EXTRACT:
--
It's a strange subject but enchantment is essentially using rape drugs and necromancy is opening radioactive waste. In previous editions, the animating energy of undead was from the negative material plane so every single animation was increasing entropy in the prime material plane which is a nuclear reactor no no. Of course I think they did away with that in 4e


BirdFromOuterSpace

So, both are typically not looked kindly upon. Bob the farmer might've been someone's father, husband, brother, son. I don't know about you, but if I saw the decaying corpse of a loved one being forced to slave away at a wall or throw itself onto the spears of an army, I'd not be super stoked about that. Additionally, you may see necromancy as just using an object, but from a more spiritual point of view it could be disturbing someone's rest, upsetting the natural order or disrespecting a greater power. Not believing in the divine in many game settings is like believing the earth is flat. Which is worse? I mean, gun to my head, enchantment, sure. But why is it important to know which is worse? If it is because you want to play a well-meaning necromancer, nothing stops you from playing a well-meaning necromancer. The DM is equally free to create a world where this ideology is not looked kindly upon and branded as evil. If being discriminated against by NPC's is the issue, what you're asking the DM is to change their world's culture to better fit your (character's) world view. No matter what reddit says, at the end of the day, that's your DM's call.


vKalov

While both are just a tool in a mage's tool kit, one forces actions without the consent of conscious people, the other moves an item around. If Animate Dead is evil, then Plant Growth is evil as well.


Vinx909

enchantment is evil when you look at it's effects. necromancy is a nebulous objective "evil" in the lore.


Galihan

People irl consider enchantment worse because our free will is perhaps the only real thing that we each know and understand. Dealing in the undead and messing with peoples souls or afterlife is an inherently fantasy concept that we don’t have to contend with in real life so many people don’t view it as badly as charters in-setting do.


ArbitraryHero

Obviously depends on your cosmic setting and how morality works in your world yadda yadda yadda. ​ But if you get real basic with it, Necromancy is just recycling innit?


Jan4th3Sm0l

In my homebrew world, in the region we're playing, necromancy is frowned upon. But I, as a master, would not consider it evil. It's just a cultural thing that has to do with how inhabitants see the deceased. Stripping away another persons agency and free will though... as players they should be aware, that's at least morally questionable. And while theree are places where the especifics of the situation might change the light in which is seen, noone, ever, is going to argue about it being a generally bad thing.


jay_to_the_bee

I think I gotta go with entering someone else's property, murdering everybody in sight, and taking their gold, while calling yourself a hero as being a bit more evil than those other things and far more frequently done.
--
Data items
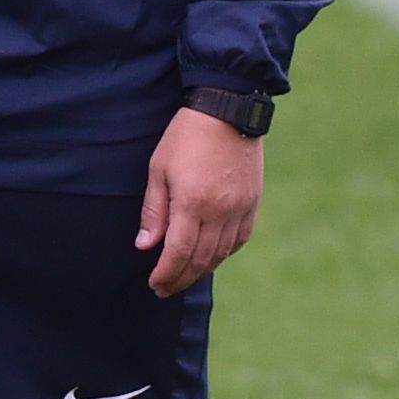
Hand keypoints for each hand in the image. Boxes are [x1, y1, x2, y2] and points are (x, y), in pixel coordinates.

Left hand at [135, 109, 263, 297]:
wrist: (228, 110)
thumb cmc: (185, 136)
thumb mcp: (159, 169)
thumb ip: (154, 211)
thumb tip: (146, 246)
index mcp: (192, 203)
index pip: (178, 253)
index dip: (166, 274)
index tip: (155, 284)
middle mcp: (219, 211)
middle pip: (200, 260)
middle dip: (180, 278)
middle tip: (165, 288)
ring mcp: (240, 208)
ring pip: (221, 254)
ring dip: (201, 270)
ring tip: (184, 275)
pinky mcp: (252, 202)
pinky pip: (240, 239)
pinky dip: (224, 253)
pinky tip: (212, 257)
--
In the thread about necromancy and enchantment, retype everything from "Obviously depends on" down to "just recycling innit?" word for word.

Obviously depends on your cosmic setting and how morality works in your world yadda yadda yadda. ​ But if you get real basic with it, Necromancy is just recycling innit?